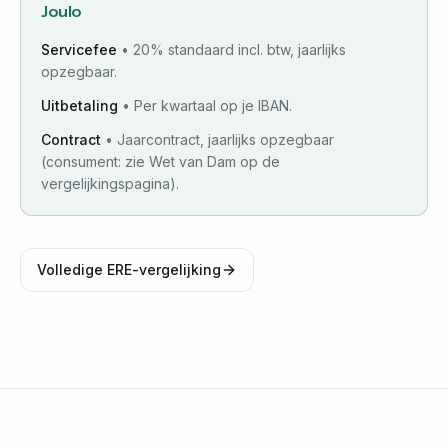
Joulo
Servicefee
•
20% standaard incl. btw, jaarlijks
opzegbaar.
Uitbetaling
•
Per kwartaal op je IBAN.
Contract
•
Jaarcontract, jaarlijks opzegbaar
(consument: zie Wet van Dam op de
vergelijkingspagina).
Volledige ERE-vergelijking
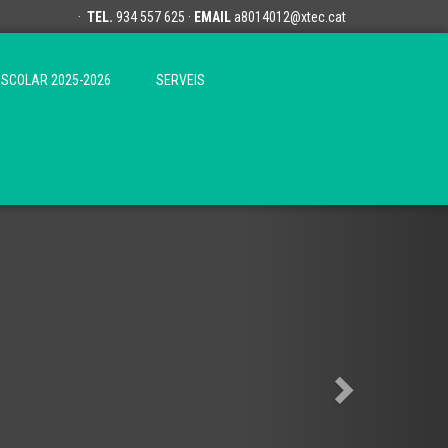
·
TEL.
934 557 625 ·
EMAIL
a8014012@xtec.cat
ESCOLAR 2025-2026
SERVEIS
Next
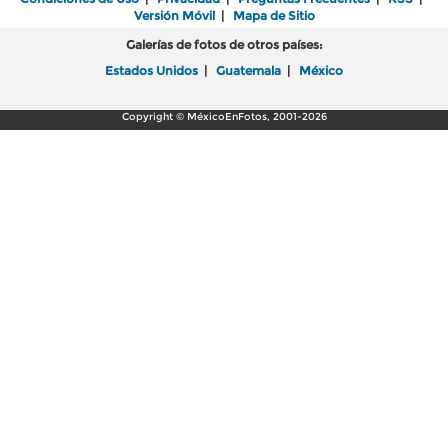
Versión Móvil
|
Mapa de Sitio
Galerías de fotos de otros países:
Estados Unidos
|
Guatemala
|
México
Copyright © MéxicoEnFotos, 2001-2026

************

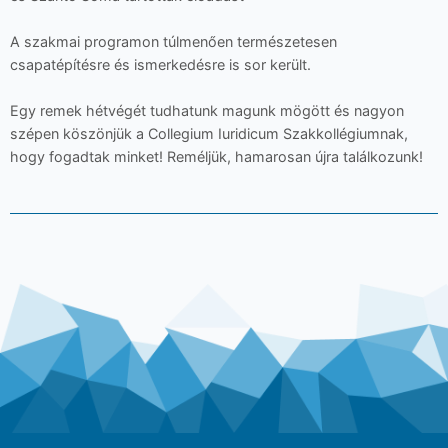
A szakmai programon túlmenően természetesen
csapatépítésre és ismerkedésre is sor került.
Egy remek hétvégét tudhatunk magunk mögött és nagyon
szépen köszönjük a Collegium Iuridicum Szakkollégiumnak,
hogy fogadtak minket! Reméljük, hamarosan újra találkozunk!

************

## EXERCISE GOAL
Copy word for word the span of the records above that begins at the line with "a8014012@xtec.cat" and ends at the line with "Copyright © MéxicoEnFotos, 2001-2026", including those two lines but not the pictures.

## RESULT OF THIS TASK
a8014012@xtec.cat
ESCOLAR 2025-2026
SERVEIS
Next
Versión Móvil
|
Mapa de Sitio
Galerías de fotos de otros países:
Estados Unidos
|
Guatemala
|
México
Copyright © MéxicoEnFotos, 2001-2026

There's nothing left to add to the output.